Enclosure, Killedan, Co. Mayo
Co. Mayo |
Enclosures
On a low, natural rise in the pastureland of Killedan, there is a place where the ground quietly refuses to lie flat.
What you are looking at, if you know where to look, is the ghost of a rath, one of the ringforts that once served as the enclosed farmsteads of early medieval Ireland. Most of the earthwork has been levelled, but a slightly raised circular area, roughly 25 metres north to south and 22.5 metres east to west, can still be traced across the grass. A stony undulation running from the south-west to the north-east marks where the enclosing bank once stood, rising to about 0.8 metres where it follows the natural slope of the rise. At the centre of that circle, the ground lifts again, very gently, in a way that catches the eye once you know to expect it.

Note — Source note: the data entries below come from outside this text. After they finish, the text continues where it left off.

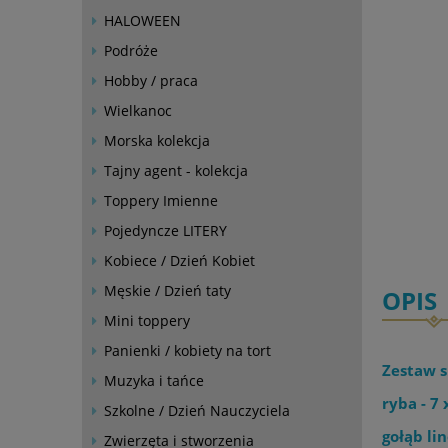
HALOWEEN
Podróże
Hobby / praca
Wielkanoc
Morska kolekcja
Tajny agent - kolekcja
Toppery Imienne
Pojedyncze LITERY
Kobiece / Dzień Kobiet
Męskie / Dzień taty
OPIS
Mini toppery
Panienki / kobiety na tort
Zestaw s
Muzyka i tańce
ryba - 7 
Szkolne / Dzień Nauczyciela
gołąb lin
Zwierzęta i stworzenia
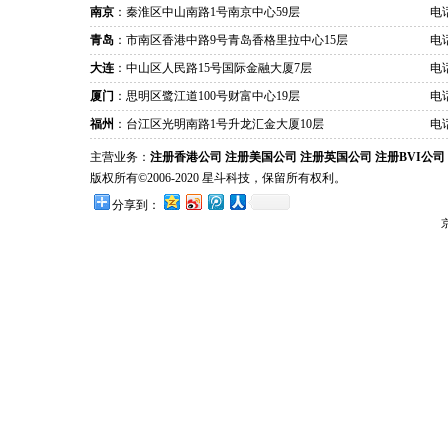
南京
：秦淮区中山南路1号南京中心59层
电话
青岛
：市南区香港中路9号青岛香格里拉中心15层
电话
大连
：中山区人民路15号国际金融大厦7层
电话
厦门
：思明区鹭江道100号财富中心19层
电话
福州
：台江区光明南路1号升龙汇金大厦10层
电话
主营业务：
注册香港公司
注册美国公司
注册英国公司
注册BVI公司
版权所有©2006-2020 星斗科技，保留所有权利。
分享到：
京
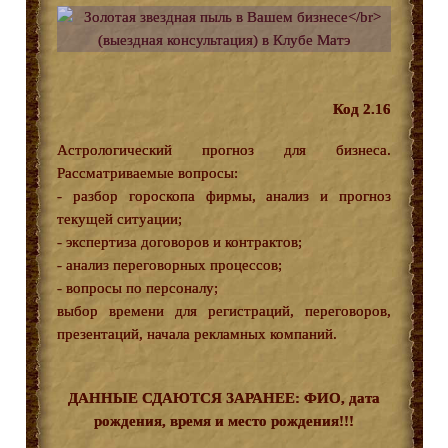
Код 2.16
Астрологический прогноз для бизнеса.
Рассматриваемые вопросы:
- разбор гороскопа фирмы, анализ и прогноз
текущей ситуации;
- экспертиза договоров и контрактов;
- анализ переговорных процессов;
- вопросы по персоналу;
выбор времени для регистраций, переговоров,
презентаций, начала рекламных компаний.
ДАННЫЕ СДАЮТСЯ ЗАРАНЕЕ: ФИО, дата
рождения, время и место рождения!!!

The site appears clearly on the 1838 Ordnance Survey six-inch map, recorded as an embanked oval enclosure, and is still visible on the 1931 edition, outlined by a single ring of hachuring, the small hatched lines cartographers used to indicate an earthen bank or slope. At some point between those maps and the present, the rath was levelled, most likely through agricultural clearance. A road running roughly north to south now cuts across its eastern edge, a mundane severance that is surprisingly common with early medieval monuments that sat in otherwise workable ground. The Pollagh River runs about 200 metres to the east, a detail that would have mattered to whoever chose this spot originally, given that access to water was a practical consideration in the siting of any enclosed settlement.